◆ AIM OF THE EXERCISE
Reproduce the lines below word for word, omitting the pictures.

[Excerpts from a dataset]
◆ ◆ ◆ ◆ ◆ ◆ ◆

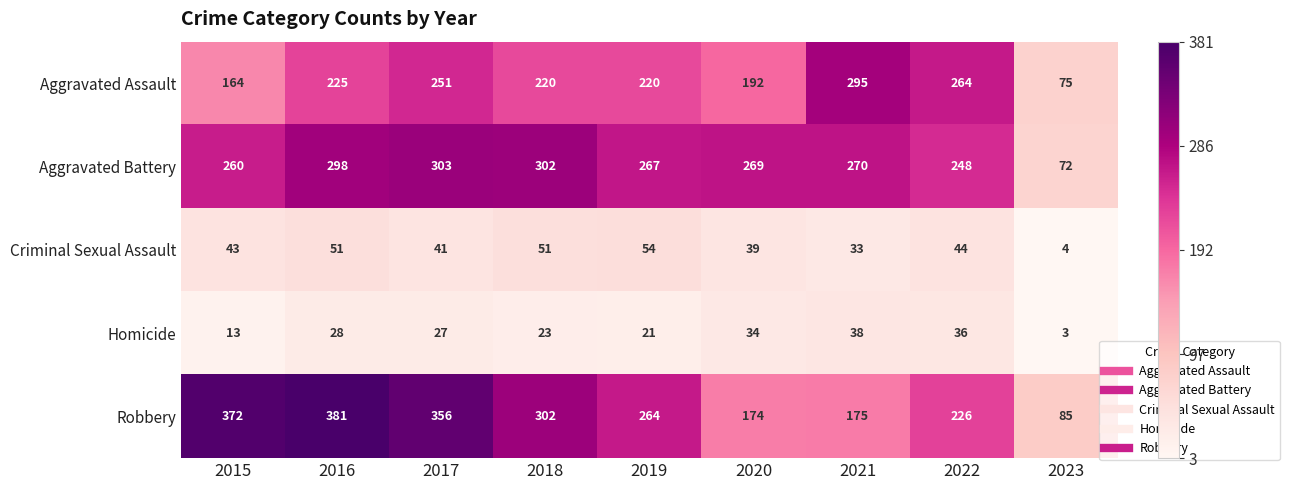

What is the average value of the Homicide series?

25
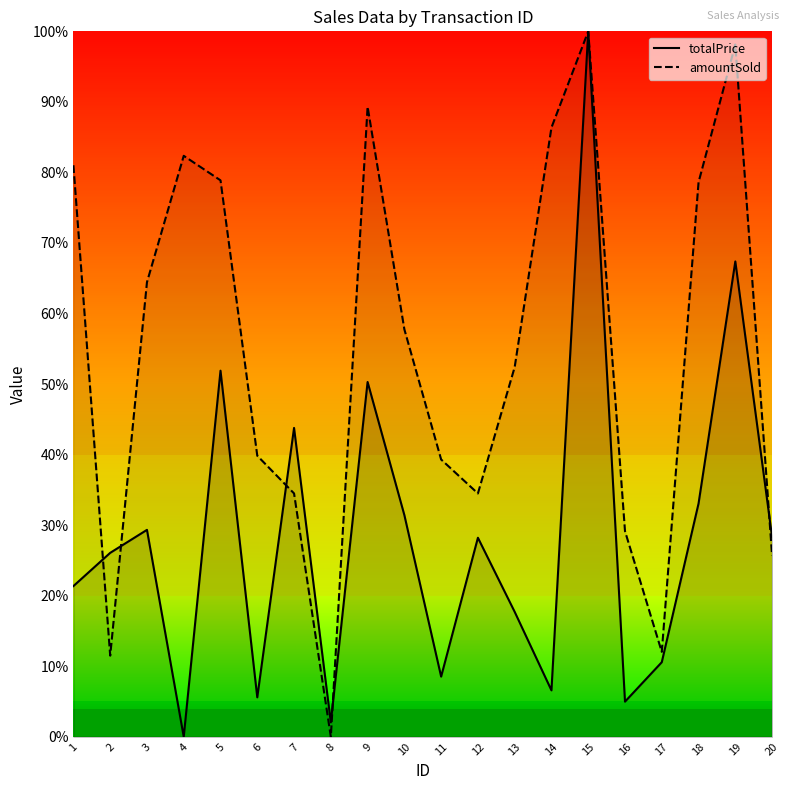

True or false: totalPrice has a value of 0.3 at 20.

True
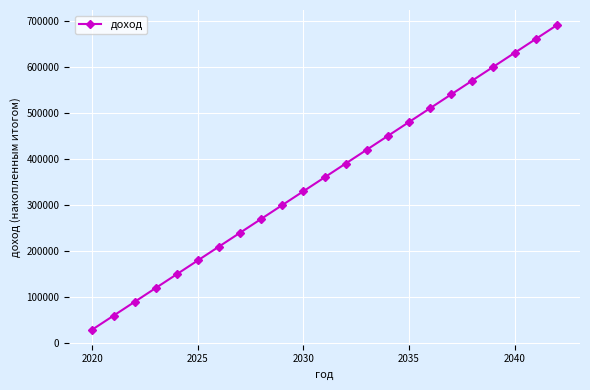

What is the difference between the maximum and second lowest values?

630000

◆ ◆ ◆ ◆ ◆ ◆ ◆

◆ THE COMPLETED TASK
What is the average value of the Homicide series?

25

True or false: totalPrice has a value of 0.3 at 20.

True

What is the difference between the maximum and second lowest values?

630000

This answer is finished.